Cultural sensitivity means more than what we are trained to think. 

Lastly, which is tied to the last issue, I see many Western therapists claiming to be ‘culturally’ sensitive when they are in fact not. In particular, I have witnessed therapists in the Netherlands for example working with non-Western clients using interpreters (or no interpreters at all). While having an interpreter can be helpful in the immediate sense, especially in cases where there aren’t any non-Western trained therapists (or psychiatrists), in the long-term the results won’t be as bountiful. In fact, you will be wasting yours and the client’s time and resources (i.e. financially). People heal best when they feel connected, and often that connection can be as simple as sharing the same language, cultural background, even skin tone. The feeling of connectedness gives rise to feelings of trust which is essential in the therapeutic relationship from the beginning to the end of the treatment. Without trust, the client will not open up about his or her experiences, resulting in possible frustration, further injury and financial issues in the treatment process.

** Listed records **
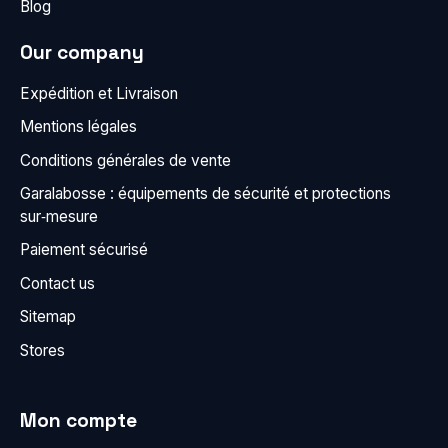
Blog
Our company
Expédition et Livraison
Mentions légales
Conditions générales de vente
Garalabosse : équipements de sécurité et protections
sur‑mesure
Paiement sécurisé
Contact us
Sitemap
Stores
Mon compte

** Problems to solve **
[a] According to the passage on cultural sensitivity in therapy, why will working with non-Western clients through interpreters yield poorer results in the long term?
[b] Pick up the passage on cultural sensitivity in therapy after its final sentence and carry it on.

** Exercise answers **
[a] The passage says people heal best when they feel connected, through a shared language, cultural background or even skin tone, and that this connection builds the trust a therapeutic relationship needs throughout treatment. Without that trust, the client will not open up, which can lead to frustration, further injury and financial issues.

[b]
Moreover, I see too many therapists forgetting the essence of community in their ‘culturally sensitive approach’. More often than not, next to receiving personal attention, clients especially from non-Western backgrounds also want a deeper connection with their families and communities. Giving them the tools to do so is important but so is creating an open, trusting space in which clients themselves can share and get the support for what they are going through from their families or communities. Online and offline support platforms can be useful extensions of community support. These coupled with individual therapy can help to ameliorate the general healing process. In a world where we want quick fixes for our money’s worth, it is important, if not essential, for clients to be able to access therapists that share more commonalities with them and who understands the value of community.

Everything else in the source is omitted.